◆ **PROVIDED DATA**:
>> Start
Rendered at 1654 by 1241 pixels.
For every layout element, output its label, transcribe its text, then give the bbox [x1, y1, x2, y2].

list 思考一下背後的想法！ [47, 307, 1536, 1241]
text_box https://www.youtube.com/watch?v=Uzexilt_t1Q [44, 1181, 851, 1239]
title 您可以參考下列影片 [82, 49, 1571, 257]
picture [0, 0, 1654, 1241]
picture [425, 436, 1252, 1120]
>> End
◆ **REQUEST**:
Turn every line of the records into a numbered list and leave out the blank lines.

◆ **TASK RESPONSE**:
1. Rendered at 1654 by 1241 pixels.
2. For every layout element, output its label, transcribe its text, then give the bbox [x1, y1, x2, y2].
3. list 思考一下背後的想法！ [47, 307, 1536, 1241]
4. text_box https://www.youtube.com/watch?v=Uzexilt_t1Q [44, 1181, 851, 1239]
5. title 您可以參考下列影片 [82, 49, 1571, 257]
6. picture [0, 0, 1654, 1241]
7. picture [425, 436, 1252, 1120]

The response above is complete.